** Task data **
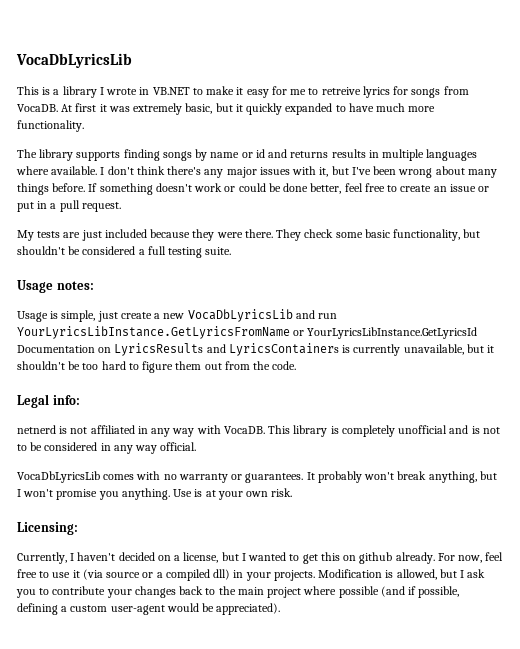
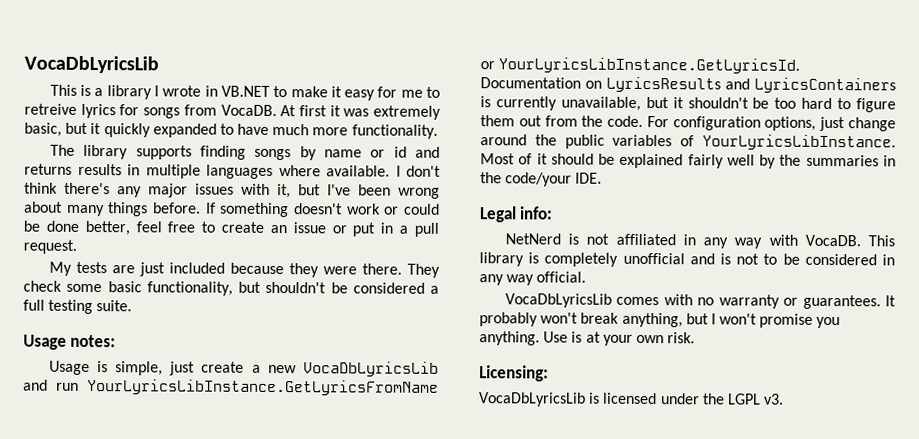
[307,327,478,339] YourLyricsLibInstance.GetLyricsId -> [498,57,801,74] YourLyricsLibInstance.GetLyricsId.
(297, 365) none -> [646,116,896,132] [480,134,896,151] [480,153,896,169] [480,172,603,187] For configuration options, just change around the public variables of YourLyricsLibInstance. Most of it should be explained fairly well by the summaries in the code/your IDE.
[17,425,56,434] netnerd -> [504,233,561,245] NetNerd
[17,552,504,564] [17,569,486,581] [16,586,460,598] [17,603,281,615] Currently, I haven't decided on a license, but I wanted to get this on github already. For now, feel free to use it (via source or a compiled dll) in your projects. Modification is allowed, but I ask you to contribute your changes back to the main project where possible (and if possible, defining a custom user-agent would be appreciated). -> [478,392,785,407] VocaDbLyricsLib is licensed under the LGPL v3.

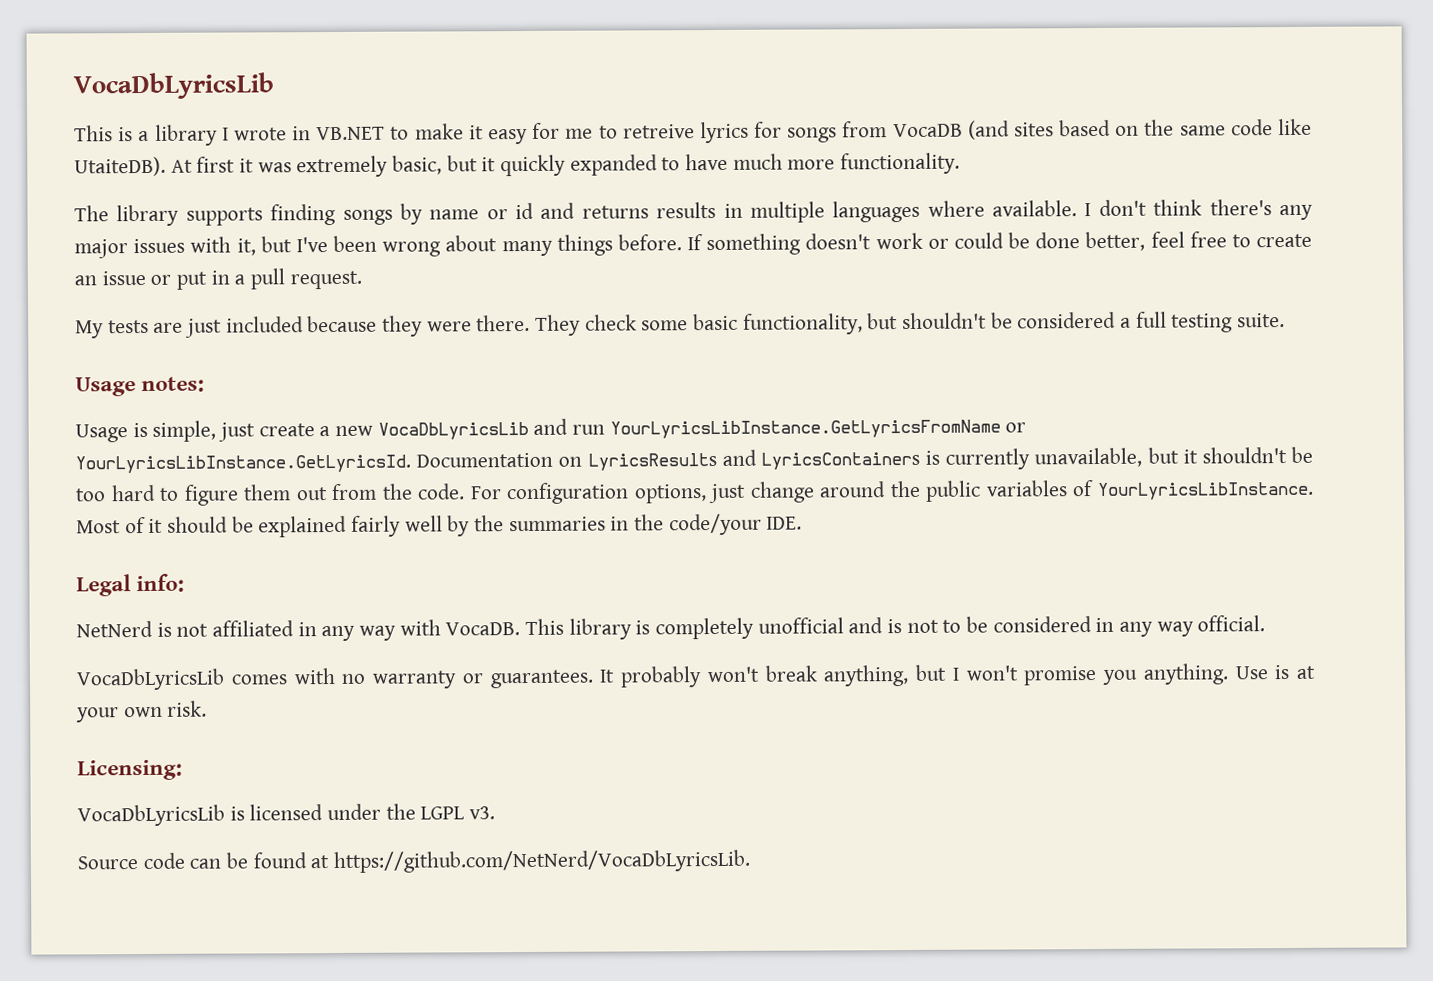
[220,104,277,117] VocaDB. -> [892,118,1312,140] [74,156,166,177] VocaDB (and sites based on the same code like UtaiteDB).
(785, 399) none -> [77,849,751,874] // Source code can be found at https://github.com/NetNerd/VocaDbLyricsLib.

** Exercise requirements **
Write out each line above with the word "VocaDbLyricsLib".

** Your response **
[17,552,504,564] [17,569,486,581] [16,586,460,598] [17,603,281,615] Currently, I haven't decided on a license, but I wanted to get this on github already. For now, feel free to use it (via source or a compiled dll) in your projects. Modification is allowed, but I ask you to contribute your changes back to the main project where possible (and if possible, defining a custom user-agent would be appreciated). -> [478,392,785,407] VocaDbLyricsLib is licensed under the LGPL v3.
(785, 399) none -> [77,849,751,874] // Source code can be found at https://github.com/NetNerd/VocaDbLyricsLib.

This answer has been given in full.